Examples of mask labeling
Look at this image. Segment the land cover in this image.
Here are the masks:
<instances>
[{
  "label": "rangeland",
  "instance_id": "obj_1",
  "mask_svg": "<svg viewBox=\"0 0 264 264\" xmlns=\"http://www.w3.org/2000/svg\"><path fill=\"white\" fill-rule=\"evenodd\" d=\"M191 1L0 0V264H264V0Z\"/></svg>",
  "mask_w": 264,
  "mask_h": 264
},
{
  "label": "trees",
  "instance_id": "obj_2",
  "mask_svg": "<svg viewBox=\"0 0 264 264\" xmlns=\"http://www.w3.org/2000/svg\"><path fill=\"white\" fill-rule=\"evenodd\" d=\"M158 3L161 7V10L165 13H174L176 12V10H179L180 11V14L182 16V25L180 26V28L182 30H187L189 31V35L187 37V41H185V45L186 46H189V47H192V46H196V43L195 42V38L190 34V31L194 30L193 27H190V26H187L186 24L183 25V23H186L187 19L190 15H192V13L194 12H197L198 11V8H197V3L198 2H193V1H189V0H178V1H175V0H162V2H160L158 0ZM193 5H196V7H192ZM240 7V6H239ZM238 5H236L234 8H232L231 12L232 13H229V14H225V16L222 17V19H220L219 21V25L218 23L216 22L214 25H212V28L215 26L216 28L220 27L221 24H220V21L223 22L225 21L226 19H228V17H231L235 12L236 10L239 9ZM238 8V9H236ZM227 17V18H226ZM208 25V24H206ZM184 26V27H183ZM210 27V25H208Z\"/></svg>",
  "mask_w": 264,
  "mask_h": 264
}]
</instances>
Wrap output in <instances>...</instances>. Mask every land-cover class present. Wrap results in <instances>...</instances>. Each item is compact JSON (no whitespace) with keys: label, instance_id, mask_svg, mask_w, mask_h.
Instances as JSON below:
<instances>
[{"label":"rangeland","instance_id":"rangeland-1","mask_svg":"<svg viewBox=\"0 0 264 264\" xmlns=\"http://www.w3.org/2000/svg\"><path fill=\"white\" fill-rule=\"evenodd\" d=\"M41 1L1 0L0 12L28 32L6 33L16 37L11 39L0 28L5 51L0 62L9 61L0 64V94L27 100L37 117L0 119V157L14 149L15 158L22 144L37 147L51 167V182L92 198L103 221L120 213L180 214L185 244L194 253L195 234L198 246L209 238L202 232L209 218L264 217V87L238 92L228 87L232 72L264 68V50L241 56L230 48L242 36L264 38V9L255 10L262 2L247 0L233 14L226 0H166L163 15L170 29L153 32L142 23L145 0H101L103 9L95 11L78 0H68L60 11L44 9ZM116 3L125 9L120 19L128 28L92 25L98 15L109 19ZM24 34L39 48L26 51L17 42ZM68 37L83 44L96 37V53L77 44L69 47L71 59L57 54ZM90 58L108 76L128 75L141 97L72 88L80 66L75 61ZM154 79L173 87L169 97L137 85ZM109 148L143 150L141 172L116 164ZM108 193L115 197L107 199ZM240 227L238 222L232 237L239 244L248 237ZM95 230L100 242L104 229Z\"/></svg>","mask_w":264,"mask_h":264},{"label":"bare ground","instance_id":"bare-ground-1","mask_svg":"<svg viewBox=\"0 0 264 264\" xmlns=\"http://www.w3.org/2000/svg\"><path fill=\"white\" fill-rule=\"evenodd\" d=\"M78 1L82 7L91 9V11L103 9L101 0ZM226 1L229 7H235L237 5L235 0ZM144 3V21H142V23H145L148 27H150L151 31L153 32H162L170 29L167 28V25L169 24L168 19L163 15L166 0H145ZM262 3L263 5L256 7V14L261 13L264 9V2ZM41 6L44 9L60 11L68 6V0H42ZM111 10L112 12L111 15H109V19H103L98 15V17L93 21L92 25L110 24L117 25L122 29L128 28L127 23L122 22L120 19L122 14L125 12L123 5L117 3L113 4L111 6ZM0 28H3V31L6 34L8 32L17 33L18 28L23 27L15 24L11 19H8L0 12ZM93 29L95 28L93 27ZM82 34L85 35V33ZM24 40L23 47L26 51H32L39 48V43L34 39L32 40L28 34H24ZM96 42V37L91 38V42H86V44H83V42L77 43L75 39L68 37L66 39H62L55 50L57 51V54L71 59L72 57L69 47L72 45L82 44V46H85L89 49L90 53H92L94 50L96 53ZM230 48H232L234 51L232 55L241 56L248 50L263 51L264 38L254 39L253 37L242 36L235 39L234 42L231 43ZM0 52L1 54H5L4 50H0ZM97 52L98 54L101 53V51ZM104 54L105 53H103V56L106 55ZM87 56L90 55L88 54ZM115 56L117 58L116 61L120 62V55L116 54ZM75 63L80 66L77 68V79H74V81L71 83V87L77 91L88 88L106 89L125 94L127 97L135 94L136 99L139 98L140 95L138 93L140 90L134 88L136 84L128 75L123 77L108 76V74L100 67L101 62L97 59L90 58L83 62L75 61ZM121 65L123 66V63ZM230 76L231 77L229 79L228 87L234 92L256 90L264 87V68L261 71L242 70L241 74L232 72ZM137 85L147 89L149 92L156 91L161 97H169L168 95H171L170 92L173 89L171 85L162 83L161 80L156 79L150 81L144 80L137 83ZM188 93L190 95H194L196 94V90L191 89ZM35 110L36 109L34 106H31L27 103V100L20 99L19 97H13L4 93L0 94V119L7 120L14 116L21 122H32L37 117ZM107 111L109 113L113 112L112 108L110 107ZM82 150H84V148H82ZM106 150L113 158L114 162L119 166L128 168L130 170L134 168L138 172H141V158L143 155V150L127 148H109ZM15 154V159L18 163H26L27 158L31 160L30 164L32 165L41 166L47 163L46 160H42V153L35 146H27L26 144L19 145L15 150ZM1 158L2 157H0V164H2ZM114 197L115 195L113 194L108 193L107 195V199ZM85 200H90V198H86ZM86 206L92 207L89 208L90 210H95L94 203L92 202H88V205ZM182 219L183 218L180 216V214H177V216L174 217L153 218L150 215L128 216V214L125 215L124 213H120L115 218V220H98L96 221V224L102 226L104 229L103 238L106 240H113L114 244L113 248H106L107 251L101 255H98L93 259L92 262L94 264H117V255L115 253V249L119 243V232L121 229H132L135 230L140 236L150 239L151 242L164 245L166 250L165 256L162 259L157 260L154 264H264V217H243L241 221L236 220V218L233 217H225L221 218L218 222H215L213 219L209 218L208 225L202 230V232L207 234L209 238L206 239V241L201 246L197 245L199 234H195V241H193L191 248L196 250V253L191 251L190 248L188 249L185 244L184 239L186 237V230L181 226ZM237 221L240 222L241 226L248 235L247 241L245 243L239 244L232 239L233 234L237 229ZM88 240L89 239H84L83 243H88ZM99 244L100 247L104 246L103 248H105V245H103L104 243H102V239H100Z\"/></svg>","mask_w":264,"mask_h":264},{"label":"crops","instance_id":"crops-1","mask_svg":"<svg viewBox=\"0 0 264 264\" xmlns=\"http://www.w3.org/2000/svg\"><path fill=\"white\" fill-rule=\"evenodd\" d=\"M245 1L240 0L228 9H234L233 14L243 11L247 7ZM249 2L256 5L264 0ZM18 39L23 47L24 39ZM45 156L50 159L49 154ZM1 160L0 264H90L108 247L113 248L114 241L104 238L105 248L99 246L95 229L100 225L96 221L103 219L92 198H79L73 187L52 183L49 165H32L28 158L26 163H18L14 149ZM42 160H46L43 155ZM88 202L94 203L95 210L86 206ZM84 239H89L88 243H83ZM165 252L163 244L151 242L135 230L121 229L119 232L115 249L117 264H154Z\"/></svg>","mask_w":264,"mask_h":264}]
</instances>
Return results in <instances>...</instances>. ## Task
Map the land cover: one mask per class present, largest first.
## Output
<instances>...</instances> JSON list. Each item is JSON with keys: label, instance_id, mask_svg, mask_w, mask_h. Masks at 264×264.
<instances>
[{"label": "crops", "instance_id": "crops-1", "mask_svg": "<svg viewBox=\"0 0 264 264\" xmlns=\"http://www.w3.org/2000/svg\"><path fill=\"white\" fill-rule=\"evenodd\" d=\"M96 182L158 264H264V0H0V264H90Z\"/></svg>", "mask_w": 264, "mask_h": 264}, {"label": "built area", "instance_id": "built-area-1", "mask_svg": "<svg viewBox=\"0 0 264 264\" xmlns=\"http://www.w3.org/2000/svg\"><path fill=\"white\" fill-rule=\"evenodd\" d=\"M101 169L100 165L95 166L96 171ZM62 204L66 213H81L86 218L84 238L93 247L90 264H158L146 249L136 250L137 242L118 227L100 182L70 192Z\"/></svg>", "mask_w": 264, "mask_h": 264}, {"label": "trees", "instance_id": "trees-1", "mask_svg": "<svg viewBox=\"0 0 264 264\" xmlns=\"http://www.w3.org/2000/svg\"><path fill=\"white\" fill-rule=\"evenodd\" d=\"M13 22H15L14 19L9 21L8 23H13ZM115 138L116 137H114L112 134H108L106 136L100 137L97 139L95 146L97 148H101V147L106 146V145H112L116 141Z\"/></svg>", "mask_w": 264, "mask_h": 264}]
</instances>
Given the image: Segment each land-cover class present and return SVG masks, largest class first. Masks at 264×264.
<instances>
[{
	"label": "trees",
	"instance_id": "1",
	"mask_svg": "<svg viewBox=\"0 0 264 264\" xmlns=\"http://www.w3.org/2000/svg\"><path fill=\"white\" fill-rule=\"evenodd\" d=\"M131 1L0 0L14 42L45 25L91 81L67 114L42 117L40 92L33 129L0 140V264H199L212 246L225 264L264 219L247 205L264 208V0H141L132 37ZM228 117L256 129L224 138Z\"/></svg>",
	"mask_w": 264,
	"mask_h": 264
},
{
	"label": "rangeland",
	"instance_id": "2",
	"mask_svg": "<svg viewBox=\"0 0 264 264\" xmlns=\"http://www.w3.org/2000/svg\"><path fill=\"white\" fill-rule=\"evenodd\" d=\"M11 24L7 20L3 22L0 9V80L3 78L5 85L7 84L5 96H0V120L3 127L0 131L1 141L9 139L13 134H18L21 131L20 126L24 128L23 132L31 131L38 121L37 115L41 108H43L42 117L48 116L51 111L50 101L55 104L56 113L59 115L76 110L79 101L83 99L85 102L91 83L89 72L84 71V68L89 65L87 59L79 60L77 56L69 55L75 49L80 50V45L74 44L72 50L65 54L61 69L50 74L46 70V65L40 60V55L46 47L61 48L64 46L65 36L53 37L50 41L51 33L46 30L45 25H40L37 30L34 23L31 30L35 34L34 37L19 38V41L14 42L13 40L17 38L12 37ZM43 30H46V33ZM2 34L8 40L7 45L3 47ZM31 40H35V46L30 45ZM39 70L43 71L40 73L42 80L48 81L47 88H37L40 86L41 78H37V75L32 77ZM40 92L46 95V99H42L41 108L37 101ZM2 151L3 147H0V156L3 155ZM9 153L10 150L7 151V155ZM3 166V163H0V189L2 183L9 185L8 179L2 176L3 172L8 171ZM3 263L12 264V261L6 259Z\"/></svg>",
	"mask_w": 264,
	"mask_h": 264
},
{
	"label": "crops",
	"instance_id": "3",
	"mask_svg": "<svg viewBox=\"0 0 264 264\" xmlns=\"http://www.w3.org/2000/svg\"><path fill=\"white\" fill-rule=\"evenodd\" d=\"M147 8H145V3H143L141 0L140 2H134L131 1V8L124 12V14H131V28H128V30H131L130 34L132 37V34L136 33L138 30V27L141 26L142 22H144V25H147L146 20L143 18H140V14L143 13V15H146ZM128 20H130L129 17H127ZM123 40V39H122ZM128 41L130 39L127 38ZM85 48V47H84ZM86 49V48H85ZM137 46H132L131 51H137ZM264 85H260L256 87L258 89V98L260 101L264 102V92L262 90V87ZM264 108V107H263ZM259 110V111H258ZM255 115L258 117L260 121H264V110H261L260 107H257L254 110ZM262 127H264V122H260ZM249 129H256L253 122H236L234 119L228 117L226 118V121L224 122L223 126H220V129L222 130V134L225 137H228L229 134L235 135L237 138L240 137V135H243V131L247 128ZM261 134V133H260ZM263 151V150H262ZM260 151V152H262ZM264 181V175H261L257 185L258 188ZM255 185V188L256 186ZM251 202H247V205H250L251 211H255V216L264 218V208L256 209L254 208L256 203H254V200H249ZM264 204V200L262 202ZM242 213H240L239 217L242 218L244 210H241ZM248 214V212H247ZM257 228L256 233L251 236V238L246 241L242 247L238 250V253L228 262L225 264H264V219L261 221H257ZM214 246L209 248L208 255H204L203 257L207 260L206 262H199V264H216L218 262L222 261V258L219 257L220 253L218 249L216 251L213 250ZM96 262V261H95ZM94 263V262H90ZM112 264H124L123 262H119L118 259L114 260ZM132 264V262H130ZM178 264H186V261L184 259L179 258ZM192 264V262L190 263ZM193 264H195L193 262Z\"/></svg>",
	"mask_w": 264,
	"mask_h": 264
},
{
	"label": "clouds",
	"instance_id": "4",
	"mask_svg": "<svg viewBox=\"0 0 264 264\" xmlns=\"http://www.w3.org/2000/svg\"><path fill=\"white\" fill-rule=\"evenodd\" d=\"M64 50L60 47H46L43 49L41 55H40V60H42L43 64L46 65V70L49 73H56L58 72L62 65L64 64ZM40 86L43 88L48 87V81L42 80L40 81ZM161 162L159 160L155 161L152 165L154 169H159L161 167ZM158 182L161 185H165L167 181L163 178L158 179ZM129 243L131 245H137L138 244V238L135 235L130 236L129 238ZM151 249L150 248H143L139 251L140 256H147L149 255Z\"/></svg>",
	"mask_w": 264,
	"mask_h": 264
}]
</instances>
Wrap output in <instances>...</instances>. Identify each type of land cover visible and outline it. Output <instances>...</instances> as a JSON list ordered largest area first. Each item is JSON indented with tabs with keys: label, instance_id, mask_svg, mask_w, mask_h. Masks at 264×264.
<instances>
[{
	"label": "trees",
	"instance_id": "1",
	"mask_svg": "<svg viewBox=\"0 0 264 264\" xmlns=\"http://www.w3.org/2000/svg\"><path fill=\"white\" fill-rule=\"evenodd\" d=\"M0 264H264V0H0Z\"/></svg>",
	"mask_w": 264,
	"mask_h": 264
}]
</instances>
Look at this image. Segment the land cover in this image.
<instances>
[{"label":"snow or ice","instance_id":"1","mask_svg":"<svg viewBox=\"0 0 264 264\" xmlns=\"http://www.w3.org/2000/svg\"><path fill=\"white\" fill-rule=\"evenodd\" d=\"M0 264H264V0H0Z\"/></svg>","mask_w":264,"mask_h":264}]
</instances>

* Task goal
Please pick out each line in the listing above that contains the word "with", and copy those lines.

* Finished answer
Wrap output in <instances>...</instances>. Mask every land-cover class present. Wrap results in <instances>...</instances>. Each item is compact JSON (no whitespace) with keys: label, instance_id, mask_svg, mask_w, mask_h.
<instances>...</instances> JSON list. Each item is JSON with keys: label, instance_id, mask_svg, mask_w, mask_h. Masks at 264×264.
Wrap output in <instances>...</instances>. Identify each type of land cover visible and outline it. Output <instances>...</instances> as a JSON list ordered largest area first. Each item is JSON indented with tabs with keys: label, instance_id, mask_svg, mask_w, mask_h. Masks at 264×264.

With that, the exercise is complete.